Quatre grandes questions se posent en effet à son sujet :

1)      1) Cette monnaie est-elle un obstacle au développement des 14 pays africains (plus les Comores), membres de la zone franc pour lesquels elle constitue la monnaie commune ?

2)      2) Est-elle au contraire un atout pour ces pays, la France jouant à leur profit le rôle d’une assurance monétaire ?

3)      3) Créé en 1945, le CFA est-il une survivance de la période coloniale, un moyen pour la France de continuer à exercer une influence sur ses anciennes colonies ?
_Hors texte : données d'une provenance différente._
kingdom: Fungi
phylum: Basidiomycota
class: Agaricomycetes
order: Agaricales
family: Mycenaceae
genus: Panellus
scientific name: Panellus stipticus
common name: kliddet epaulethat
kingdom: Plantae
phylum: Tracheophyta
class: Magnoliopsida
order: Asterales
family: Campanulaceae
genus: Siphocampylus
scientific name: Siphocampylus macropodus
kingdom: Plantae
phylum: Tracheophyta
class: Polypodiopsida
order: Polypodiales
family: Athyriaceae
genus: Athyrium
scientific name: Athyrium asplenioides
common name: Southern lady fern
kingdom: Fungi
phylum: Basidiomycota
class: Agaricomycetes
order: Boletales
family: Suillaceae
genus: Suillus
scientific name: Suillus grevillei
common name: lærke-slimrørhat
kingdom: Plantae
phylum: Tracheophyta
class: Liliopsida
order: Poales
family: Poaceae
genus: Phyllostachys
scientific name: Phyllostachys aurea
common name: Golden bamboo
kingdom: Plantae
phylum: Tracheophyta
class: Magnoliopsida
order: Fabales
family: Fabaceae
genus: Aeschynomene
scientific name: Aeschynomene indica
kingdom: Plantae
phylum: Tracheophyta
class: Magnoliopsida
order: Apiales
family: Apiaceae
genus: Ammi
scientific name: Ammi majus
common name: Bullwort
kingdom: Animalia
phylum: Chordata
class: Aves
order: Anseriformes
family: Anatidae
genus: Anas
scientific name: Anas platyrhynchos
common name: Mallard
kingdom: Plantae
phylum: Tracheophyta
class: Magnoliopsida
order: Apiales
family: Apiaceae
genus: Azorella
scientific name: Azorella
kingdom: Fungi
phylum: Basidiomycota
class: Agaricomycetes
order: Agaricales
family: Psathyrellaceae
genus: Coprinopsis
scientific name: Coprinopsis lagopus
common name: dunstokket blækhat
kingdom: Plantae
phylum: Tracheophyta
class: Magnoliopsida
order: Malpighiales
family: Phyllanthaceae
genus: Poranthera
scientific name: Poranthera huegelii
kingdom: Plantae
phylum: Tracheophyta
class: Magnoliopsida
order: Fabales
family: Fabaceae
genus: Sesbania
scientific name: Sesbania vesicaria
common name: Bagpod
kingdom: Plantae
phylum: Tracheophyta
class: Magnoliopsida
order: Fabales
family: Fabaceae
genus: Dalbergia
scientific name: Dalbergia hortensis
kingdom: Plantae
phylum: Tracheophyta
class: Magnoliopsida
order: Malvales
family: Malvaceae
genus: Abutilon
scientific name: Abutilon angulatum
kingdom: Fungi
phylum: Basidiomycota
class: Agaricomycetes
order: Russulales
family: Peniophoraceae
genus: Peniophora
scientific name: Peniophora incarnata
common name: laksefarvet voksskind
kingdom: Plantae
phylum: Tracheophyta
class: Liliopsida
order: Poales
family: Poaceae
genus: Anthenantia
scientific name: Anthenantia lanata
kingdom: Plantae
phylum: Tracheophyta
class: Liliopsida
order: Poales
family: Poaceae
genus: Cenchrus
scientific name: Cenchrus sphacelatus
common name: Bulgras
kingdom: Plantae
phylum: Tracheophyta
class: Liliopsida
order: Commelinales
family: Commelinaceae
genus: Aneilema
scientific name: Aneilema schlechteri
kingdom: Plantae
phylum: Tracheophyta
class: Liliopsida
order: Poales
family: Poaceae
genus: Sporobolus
4)      4) L’intérêt politique de la France n’est-il pas de supprimer le CFA afin d’en finir une fois pour toutes avec les lassantes accusations de néocolonialisme[1] ?

 

Le franc CFA (Franc des colonies françaises d’Afrique) a été créé le 26 décembre 1945. En 1958, il est devenu Franc de la communauté française d’Afrique. Aujourd’hui, il a deux noms car, dans la réalité, deux CFA existent :

–       Pour les pays de l’UEMOA (Union Economique et Monétaire Ouest Africaine), Bénin, Burkina Faso, Côte d’Ivoire, Guinée Bissau, Mali, Niger, Sénégal, et Togo, dont la banque d’émission est la BCEAO (Banque Centrale des Etats de l’Afrique de l’Ouest), il est le Franc de la Communauté Financière d’Afrique.

–       Pour les pays de la CEMAC (Communauté Economique et Monétaire de l’Afrique Centrale), Cameroun, Centrafrique, Congo, Gabon, Guinée Equatoriale et Tchad, dont la banque d’émission est la BEAC (Banque des Etats de l’Afrique Centrale), il est le Franc de la Coopération Financière en Afrique centrale.

 

Les détracteurs de la zone franc et du CFA formulent les critiques suivantes :

– La parité fixe entre le CFA et l’euro pénalise les pays membres car ces derniers commercent plus avec la Chine qu’avec l’Europe.

– Adossé à l’euro, le CFA est une monnaie forte surévaluée qui nuit aux économies concernées.

– Il s’agit d’un mécanisme économique désuet dont la politique monétaire immuable entraîne une lourdeur bureaucratique.

– Il ne favorise pas la croissance puisque les pays de la zone franc sont au bas du classement des Nations Unies sur le développement, alors que les pays africains ayant leur souveraineté monétaire sont mieux classés.

– Les comptes d’opérations étant ouverts auprès du Trésor français, ce dernier bloque des sommes d’environ 14 mds d’euros qui pourraient utilisées pour financer le développement. De plus, comme la France profite des intérêts de cette somme, elle s’enrichit donc aux dépens des Africains.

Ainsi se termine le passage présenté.